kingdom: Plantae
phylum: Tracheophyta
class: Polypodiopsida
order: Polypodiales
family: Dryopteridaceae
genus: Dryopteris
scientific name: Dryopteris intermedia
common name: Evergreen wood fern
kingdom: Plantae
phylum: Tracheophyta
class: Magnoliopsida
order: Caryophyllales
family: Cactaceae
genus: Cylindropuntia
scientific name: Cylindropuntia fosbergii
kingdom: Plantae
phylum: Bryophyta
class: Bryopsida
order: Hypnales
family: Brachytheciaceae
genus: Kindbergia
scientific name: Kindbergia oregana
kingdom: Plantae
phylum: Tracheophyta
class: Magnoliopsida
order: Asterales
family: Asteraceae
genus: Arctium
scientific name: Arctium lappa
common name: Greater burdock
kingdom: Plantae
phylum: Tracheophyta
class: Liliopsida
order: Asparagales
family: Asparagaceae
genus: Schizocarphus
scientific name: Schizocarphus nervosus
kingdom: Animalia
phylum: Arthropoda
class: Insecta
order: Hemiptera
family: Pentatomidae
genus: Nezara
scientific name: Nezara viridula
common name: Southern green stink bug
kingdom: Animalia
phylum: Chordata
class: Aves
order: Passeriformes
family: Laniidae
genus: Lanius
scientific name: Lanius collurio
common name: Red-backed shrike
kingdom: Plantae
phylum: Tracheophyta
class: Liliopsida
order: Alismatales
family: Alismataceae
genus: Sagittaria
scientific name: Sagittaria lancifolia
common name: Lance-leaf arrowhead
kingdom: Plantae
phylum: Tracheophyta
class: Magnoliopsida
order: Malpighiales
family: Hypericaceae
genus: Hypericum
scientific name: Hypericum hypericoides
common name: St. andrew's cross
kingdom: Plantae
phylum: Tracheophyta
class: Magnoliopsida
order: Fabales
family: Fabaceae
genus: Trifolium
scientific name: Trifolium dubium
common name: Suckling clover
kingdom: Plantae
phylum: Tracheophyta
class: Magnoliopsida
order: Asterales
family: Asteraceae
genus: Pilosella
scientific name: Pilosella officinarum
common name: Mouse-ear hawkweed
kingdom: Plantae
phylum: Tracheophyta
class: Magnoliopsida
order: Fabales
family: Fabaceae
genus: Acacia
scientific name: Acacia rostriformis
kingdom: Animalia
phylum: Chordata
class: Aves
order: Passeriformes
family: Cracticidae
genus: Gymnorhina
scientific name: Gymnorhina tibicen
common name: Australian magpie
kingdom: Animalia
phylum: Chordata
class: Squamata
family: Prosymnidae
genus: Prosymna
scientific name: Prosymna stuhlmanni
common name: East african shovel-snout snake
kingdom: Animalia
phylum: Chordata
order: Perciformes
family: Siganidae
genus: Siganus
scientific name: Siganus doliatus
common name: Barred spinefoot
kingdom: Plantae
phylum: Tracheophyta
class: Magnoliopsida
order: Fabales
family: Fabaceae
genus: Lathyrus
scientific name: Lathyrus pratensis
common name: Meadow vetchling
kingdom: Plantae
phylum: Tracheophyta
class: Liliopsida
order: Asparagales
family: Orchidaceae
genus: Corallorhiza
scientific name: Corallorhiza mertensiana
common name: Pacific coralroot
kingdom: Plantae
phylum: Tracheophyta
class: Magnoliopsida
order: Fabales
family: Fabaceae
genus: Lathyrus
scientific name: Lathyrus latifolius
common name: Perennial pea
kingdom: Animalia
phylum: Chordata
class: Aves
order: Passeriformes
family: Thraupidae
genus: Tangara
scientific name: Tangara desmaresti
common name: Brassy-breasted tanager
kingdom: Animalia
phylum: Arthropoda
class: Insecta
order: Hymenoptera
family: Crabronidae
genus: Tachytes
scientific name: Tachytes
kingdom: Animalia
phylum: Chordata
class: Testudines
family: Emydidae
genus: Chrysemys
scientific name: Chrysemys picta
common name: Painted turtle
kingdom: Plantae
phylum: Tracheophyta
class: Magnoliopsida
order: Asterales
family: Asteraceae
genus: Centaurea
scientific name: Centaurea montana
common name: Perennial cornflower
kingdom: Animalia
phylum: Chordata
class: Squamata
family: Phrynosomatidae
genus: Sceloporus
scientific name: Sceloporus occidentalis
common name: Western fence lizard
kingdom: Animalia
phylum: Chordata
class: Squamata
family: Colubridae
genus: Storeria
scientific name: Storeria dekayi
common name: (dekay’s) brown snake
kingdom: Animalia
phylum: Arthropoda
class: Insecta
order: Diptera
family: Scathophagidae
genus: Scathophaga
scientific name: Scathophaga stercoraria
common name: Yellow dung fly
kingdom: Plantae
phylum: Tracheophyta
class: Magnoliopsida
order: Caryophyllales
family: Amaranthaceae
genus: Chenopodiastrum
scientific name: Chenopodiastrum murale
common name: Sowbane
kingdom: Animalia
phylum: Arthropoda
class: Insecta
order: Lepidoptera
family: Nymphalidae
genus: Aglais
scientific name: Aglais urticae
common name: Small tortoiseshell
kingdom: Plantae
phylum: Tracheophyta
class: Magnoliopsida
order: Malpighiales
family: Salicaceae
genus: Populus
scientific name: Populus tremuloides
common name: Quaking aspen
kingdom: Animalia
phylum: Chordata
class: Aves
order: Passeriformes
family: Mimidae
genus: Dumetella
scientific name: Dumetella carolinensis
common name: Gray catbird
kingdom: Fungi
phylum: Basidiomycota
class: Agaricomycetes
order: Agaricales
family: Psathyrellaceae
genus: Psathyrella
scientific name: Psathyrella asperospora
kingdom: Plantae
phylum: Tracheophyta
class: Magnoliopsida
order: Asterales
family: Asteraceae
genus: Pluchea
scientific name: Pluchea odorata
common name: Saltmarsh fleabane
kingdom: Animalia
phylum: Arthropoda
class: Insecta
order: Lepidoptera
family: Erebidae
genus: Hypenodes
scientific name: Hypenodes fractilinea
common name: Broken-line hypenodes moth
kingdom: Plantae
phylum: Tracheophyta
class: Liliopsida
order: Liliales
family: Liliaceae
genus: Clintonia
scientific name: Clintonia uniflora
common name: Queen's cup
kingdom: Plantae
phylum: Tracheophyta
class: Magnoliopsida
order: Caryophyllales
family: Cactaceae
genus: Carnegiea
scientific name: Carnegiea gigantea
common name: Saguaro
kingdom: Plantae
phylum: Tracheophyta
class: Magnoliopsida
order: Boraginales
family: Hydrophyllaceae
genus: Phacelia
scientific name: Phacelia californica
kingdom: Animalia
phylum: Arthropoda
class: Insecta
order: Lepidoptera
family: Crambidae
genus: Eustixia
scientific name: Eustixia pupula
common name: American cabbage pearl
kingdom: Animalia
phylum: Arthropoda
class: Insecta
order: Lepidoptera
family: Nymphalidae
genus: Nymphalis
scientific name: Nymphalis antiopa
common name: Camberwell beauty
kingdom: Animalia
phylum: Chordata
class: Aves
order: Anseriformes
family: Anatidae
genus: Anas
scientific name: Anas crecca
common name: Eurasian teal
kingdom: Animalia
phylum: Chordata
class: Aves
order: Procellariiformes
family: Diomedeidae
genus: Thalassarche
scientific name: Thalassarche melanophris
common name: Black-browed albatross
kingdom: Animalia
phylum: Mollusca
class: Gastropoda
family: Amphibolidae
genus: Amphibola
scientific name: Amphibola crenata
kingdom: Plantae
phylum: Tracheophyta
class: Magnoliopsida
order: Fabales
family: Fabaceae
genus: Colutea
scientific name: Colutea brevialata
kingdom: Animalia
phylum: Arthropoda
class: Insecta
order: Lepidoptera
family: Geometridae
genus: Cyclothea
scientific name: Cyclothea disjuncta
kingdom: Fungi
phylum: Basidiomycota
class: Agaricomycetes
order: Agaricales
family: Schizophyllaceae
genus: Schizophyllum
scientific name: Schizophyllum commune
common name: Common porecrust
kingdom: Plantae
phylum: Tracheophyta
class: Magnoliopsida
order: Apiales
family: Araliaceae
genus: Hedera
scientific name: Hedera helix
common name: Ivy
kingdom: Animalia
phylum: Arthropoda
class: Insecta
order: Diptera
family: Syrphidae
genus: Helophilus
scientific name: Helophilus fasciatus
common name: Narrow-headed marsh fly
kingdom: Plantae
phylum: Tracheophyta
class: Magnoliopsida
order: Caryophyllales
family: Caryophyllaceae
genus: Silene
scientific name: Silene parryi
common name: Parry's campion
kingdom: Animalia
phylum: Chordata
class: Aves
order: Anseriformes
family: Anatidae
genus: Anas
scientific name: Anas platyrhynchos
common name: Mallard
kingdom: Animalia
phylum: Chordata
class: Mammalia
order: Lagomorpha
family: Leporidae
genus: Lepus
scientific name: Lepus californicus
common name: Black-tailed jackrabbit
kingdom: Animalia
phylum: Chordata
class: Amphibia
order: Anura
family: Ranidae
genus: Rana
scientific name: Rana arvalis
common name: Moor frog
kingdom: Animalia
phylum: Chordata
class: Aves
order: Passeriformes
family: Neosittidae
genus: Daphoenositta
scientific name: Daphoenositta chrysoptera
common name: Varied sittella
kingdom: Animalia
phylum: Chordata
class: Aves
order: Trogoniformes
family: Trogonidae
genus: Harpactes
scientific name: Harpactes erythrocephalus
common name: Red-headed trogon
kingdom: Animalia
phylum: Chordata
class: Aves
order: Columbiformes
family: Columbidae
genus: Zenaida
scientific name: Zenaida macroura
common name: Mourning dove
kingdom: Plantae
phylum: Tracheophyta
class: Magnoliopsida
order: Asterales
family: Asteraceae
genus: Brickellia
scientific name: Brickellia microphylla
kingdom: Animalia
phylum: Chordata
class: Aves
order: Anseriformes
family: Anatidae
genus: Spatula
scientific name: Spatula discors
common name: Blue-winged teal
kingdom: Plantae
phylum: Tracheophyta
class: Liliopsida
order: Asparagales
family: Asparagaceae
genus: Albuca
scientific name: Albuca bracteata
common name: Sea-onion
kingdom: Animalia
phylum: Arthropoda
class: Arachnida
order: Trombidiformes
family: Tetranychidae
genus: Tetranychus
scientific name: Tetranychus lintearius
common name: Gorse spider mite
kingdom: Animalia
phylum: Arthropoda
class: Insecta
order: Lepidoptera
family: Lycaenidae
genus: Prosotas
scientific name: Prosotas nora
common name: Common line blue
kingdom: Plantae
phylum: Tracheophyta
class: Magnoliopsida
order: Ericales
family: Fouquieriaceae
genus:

◆ **Given instruction**
Reproduce every line from the start of the entries down to and including the line that contains "genus: Cylindropuntia".

◆ **Written answer**
kingdom: Plantae
phylum: Tracheophyta
class: Polypodiopsida
order: Polypodiales
family: Dryopteridaceae
genus: Dryopteris
scientific name: Dryopteris intermedia
common name: Evergreen wood fern
kingdom: Plantae
phylum: Tracheophyta
class: Magnoliopsida
order: Caryophyllales
family: Cactaceae
genus: Cylindropuntia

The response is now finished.